问题
Many times I find myself counting occurrences with Tally[ ]
and then, once I discarded the original list, having to add (and join) to that counters list the results from another list.
This typically happens when I am counting configurations, occurrences, doing some discrete statistics, etc.
So I defined a very simple but handy function for Tally aggregation:
aggTally[listUnTallied__List:{},
listUnTallied1_List,
listTallied_List] :=
Join[Tally@Join[listUnTallied, listUnTallied1], listTallied] //.

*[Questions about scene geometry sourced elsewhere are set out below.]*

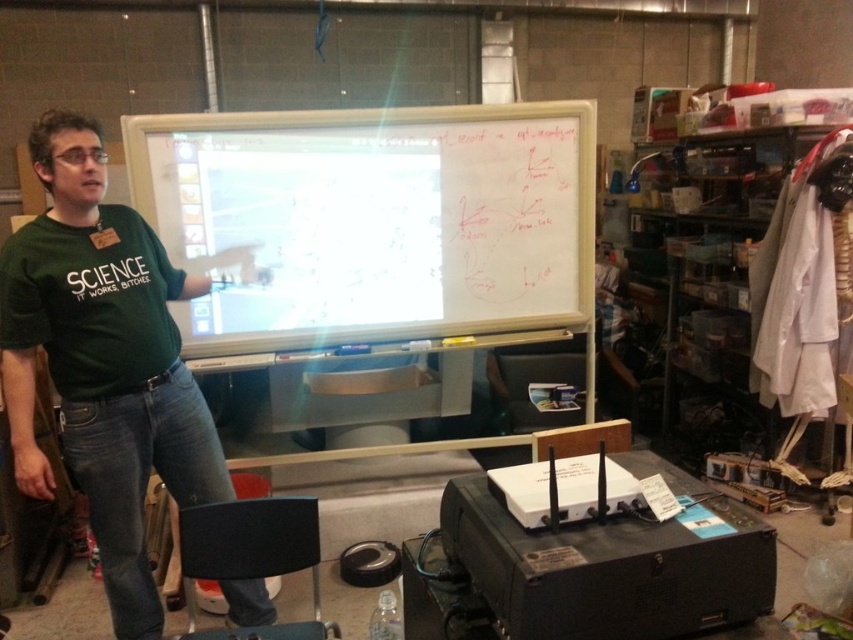
You are an attendee at the presentation and want to take a photo of the whiteboard at center. However, the green fabric shirt at left is blocking your view. Can you move around to the right side of the presenter to get a clear shot?

The whiteboard at center is positioned over the green fabric shirt at left, meaning the shirt is in front of the whiteboard from your current angle. Moving to the right side of the presenter would likely provide a clearer view as the shirt would no longer obstruct the whiteboard.

You are an attendee at this presentation and need to take a photo of the whiteboard at center and the green matte shirt at center for your notes. Which object should you focus on first if you want to capture both in one frame without zooming in or out?

The whiteboard at center is smaller than the green matte shirt at center, so you should focus on the whiteboard at center first to ensure it is in frame before the larger green matte shirt at center blocks it.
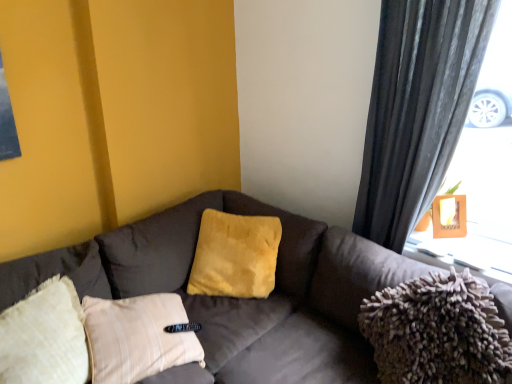
Question: Can you see yellow plush pillow at center touching dark gray textured curtain at right?

Choices:
 (A) yes
 (B) no

Answer: (B)

Question: Can you confirm if yellow plush pillow at center is bigger than dark gray textured curtain at right?

Choices:
 (A) no
 (B) yes

Answer: (A)

Question: Is yellow plush pillow at center at the right side of dark gray textured curtain at right?

Choices:
 (A) yes
 (B) no

Answer: (B)

Question: Is yellow plush pillow at center closer to camera compared to dark gray textured curtain at right?

Choices:
 (A) no
 (B) yes

Answer: (A)

Question: From a real-world perspective, is yellow plush pillow at center physically above dark gray textured curtain at right?

Choices:
 (A) no
 (B) yes

Answer: (A)

Question: From a real-world perspective, is yellow plush pillow at center below dark gray textured curtain at right?

Choices:
 (A) yes
 (B) no

Answer: (A)

Question: Is wooden frame at upper right positioned far away from wooden frame at upper right?

Choices:
 (A) no
 (B) yes

Answer: (A)

Question: From a real-world perspective, is wooden frame at upper right below wooden frame at upper right?

Choices:
 (A) yes
 (B) no

Answer: (B)

Question: From the image's perspective, is wooden frame at upper right over wooden frame at upper right?

Choices:
 (A) no
 (B) yes

Answer: (B)

Question: Is wooden frame at upper right completely or partially outside of wooden frame at upper right?

Choices:
 (A) yes
 (B) no

Answer: (A)

Question: Does wooden frame at upper right appear on the left side of wooden frame at upper right?

Choices:
 (A) no
 (B) yes

Answer: (B)

Question: Is wooden frame at upper right positioned in front of wooden frame at upper right?

Choices:
 (A) no
 (B) yes

Answer: (A)

Question: Is yellow plush pillow at center surrounding wooden frame at upper right?

Choices:
 (A) yes
 (B) no

Answer: (B)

{a___, {x_, p_}, b___, {x_, q_}, c___} -> {a, {x, p + q}, b, c};
Such that
l = {x, y, z}; lt = Tally@l;
n = {x};
m = {x, y, t};
aggTally[n, {}]
{{x, 1}}
aggTally[m, n, {}]
{{x, 2}, {y, 1}, {t, 1}}
aggTally[m, n, lt]
{{x, 3}, {y, 2}, {t, 1}, {z, 1}}
This function has two problems:
1) Performance
Timing[Fold[aggTally[Range@#2, #1] &, {}, Range[100]];]
{23.656, Null}
(* functional equivalent to *)
Timing[s = {}; j = 1; While[j < 100, s = aggTally[Range@j, s]; j++]]
{23.047, Null}
2) It does not validate that the last argument is a real Tallied list or null (less important for me, though)
Is there a simple, elegant, faster and more effective solution? (I understand that these are too many requirements, but wishing is free)
回答1:
Perhaps, this will suit your needs?
aggTallyAlt[listUnTallied__List : {}, listUnTallied1_List, listTallied : {{_, _Integer} ...}] :=
{#[[1, 1]], Total@#[[All, 2]]} & /@
GatherBy[Join[Tally@Join[listUnTallied, listUnTallied1], listTallied], First]

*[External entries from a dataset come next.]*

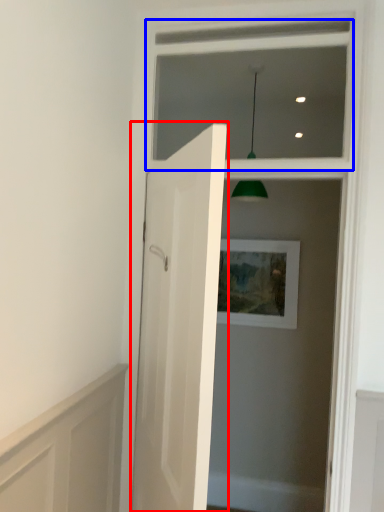
Question: Among these objects, which one is nearest to the camera, door (highlighted by a red box) or window frame (highlighted by a blue box)?

Choices:
 (A) door
 (B) window frame

Answer: (A)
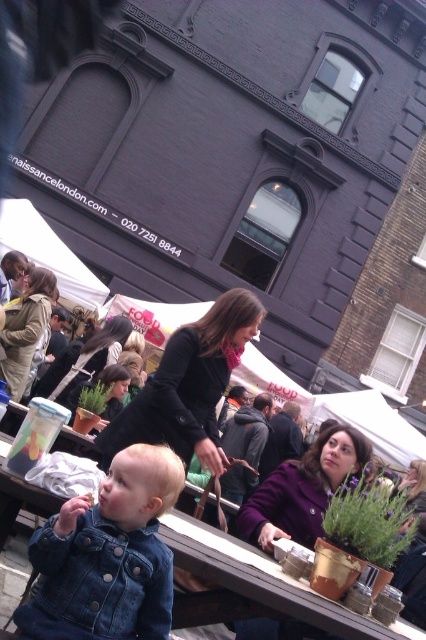
Between purple woolen coat at center and tan leather jacket at center, which one is positioned lower?

Positioned lower is purple woolen coat at center.

Who is more distant from viewer, [267,493] or [48,310]?

Point [48,310]

In order to click on purple woolen coat at center in this screenshot , I will do `click(302, 490)`.

Is faded denim jacket at lower right closer to camera compared to black matte jacket at center?

Yes, faded denim jacket at lower right is in front of black matte jacket at center.

Between faded denim jacket at lower right and black matte jacket at center, which one is positioned higher?

black matte jacket at center

Is point (155, 472) positioned after point (238, 316)?

No, (155, 472) is closer to viewer.

Locate an element on the screen. faded denim jacket at lower right is located at coordinates (108, 556).

Which of these two, purple woolen coat at center or matte black jacket at center, stands shorter?

With less height is purple woolen coat at center.

Which is more to the left, purple woolen coat at center or matte black jacket at center?

Positioned to the left is matte black jacket at center.

Where is `purple woolen coat at center`? purple woolen coat at center is located at coordinates (302, 490).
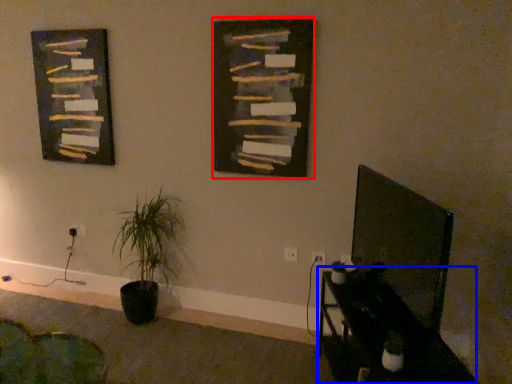
Question: Which object is closer to the camera taking this photo, bulletin board (highlighted by a red box) or table (highlighted by a blue box)?

Choices:
 (A) bulletin board
 (B) table

Answer: (B)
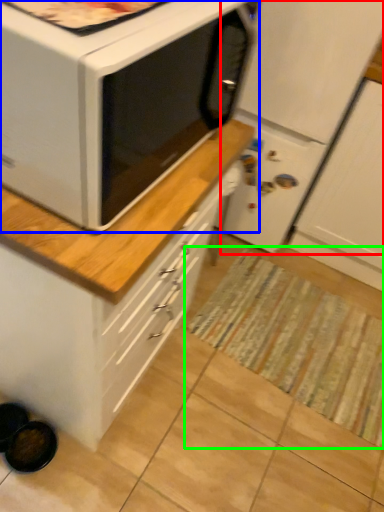
Question: Which is farther away from refrigerator (highlighted by a red box)? microwave oven (highlighted by a blue box) or mat (highlighted by a green box)?

Choices:
 (A) microwave oven
 (B) mat

Answer: (B)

The timings are much better, and there is a pattern-based check on the last arg.
EDIT:
Here is a faster version:
aggTallyAlt1[listUnTallied__List : {}, listUnTallied1_List, listTallied : {{_, _Integer} ...}] :=
Transpose[{#[[All, 1, 1]], Total[#[[All, All, 2]], {2}]}] &@
GatherBy[Join[Tally@Join[listUnTallied, listUnTallied1], listTallied], First]
The timings for it:
In[39]:= Timing[Fold[aggTallyAlt1[Range@#2, #1] &, {}, Range[100]];]

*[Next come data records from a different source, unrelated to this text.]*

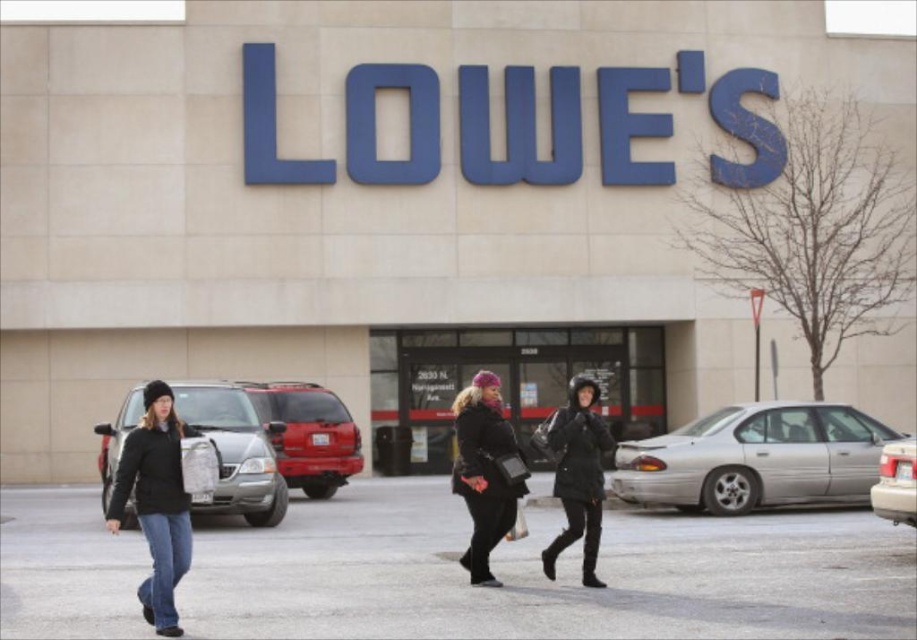
Between black matte storefront at center and black puffy coat at center, which one appears on the right side from the viewer's perspective?

black matte storefront at center is more to the right.

Which is behind, point (388, 358) or point (564, 476)?

The point (388, 358) is behind.

Locate an element on the screen. This screenshot has height=640, width=917. black matte storefront at center is located at coordinates click(x=506, y=381).

Who is more distant from viewer, (655, 330) or (329, 420)?

Positioned behind is point (655, 330).

The width and height of the screenshot is (917, 640). Describe the element at coordinates (506, 381) in the screenshot. I see `black matte storefront at center` at that location.

Image resolution: width=917 pixels, height=640 pixels. What are the coordinates of `black matte storefront at center` in the screenshot? It's located at (506, 381).

Does black matte storefront at center appear on the right side of black matte jacket at left?

Yes, black matte storefront at center is to the right of black matte jacket at left.

From the picture: Is black matte storefront at center positioned before black matte jacket at left?

That is False.

Does point (402, 371) come in front of point (116, 518)?

No, it is not.

Where is `black matte storefront at center`? black matte storefront at center is located at coordinates (x=506, y=381).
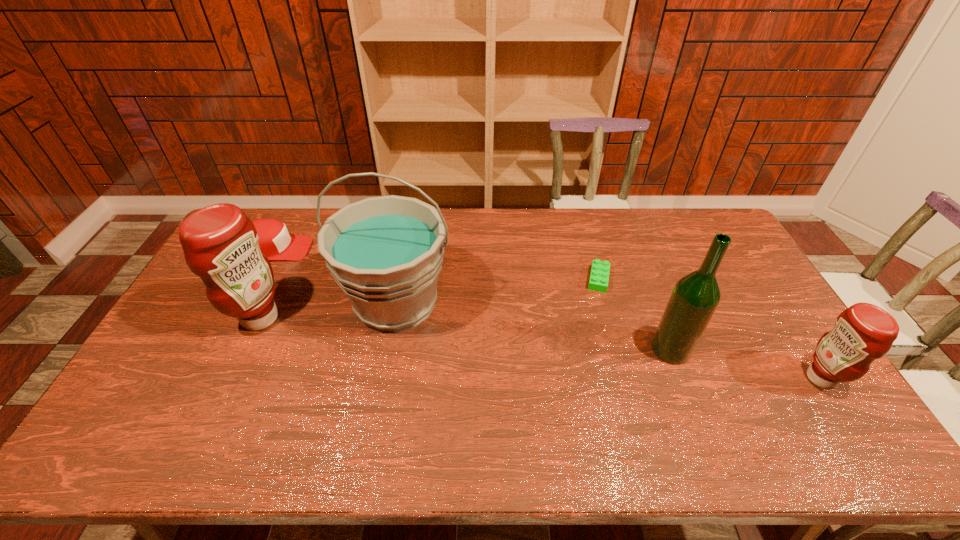
The image size is (960, 540). I want to click on object located in the far left corner section of the desktop, so click(274, 241).

Identify the location of object at the near right corner. Image resolution: width=960 pixels, height=540 pixels. (864, 332).

The height and width of the screenshot is (540, 960). I want to click on free space at the far edge of the desktop, so click(x=563, y=238).

Image resolution: width=960 pixels, height=540 pixels. Identify the location of vacant space at the near edge of the desktop. (746, 404).

Where is `vacant region at the right edge of the desktop`? Image resolution: width=960 pixels, height=540 pixels. vacant region at the right edge of the desktop is located at coordinates (760, 348).

Locate an element on the screen. vacant point at the far right corner is located at coordinates (692, 231).

Where is `free spot at the near right corner of the desktop`? This screenshot has width=960, height=540. free spot at the near right corner of the desktop is located at coordinates (806, 395).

Timing[s = {}; j = 1; While[j < 100, s = aggTallyAlt1[Range@j, s]; j++]]
Out[39]= {0.015, Null}
Out[40]= {0.016, Null}
回答2:
The following solution is just a small modification of your original function. It applies Sort
before using ReplaceRepeated
and can thus use a less general replacement pattern which makes it much faster:
aggTally[listUnTallied__List : {}, listUnTallied1_List,
listTallied : {{_, _Integer} ...}] :=
Sort[Join[Tally@Join[listUnTallied, listUnTallied1],
listTallied]] //. {a___, {x_, p_}, {x_, q_}, c___} -> {a, {x, p + q}, c};
回答3:
Here's the fastest thing I've come up with yet, (ab)using the tagging available with Sow
and Reap
:
aggTally5[untallied___List, tallied_List: {}] :=
Last[Reap[
Scan[((Sow[#2, #] &) @@@ Tally[#]) &, {untallied}];
Sow[#2, #] & @@@ tallied;
, _, {#, Total[#2]} &]]
Not going to win any beauty contests, but it's all about speed, right? =)
回答4:
If you stay purely symbolic, you may try something along the lines of
(Plus @@ Times @@@ Join[#1, #2] /. Plus -> List /. Times -> List) &
for joining tally lists. This is stupid fast but returns something that isn't a tally list, so it needs some work (after which it may not be so fast anymore ;) ).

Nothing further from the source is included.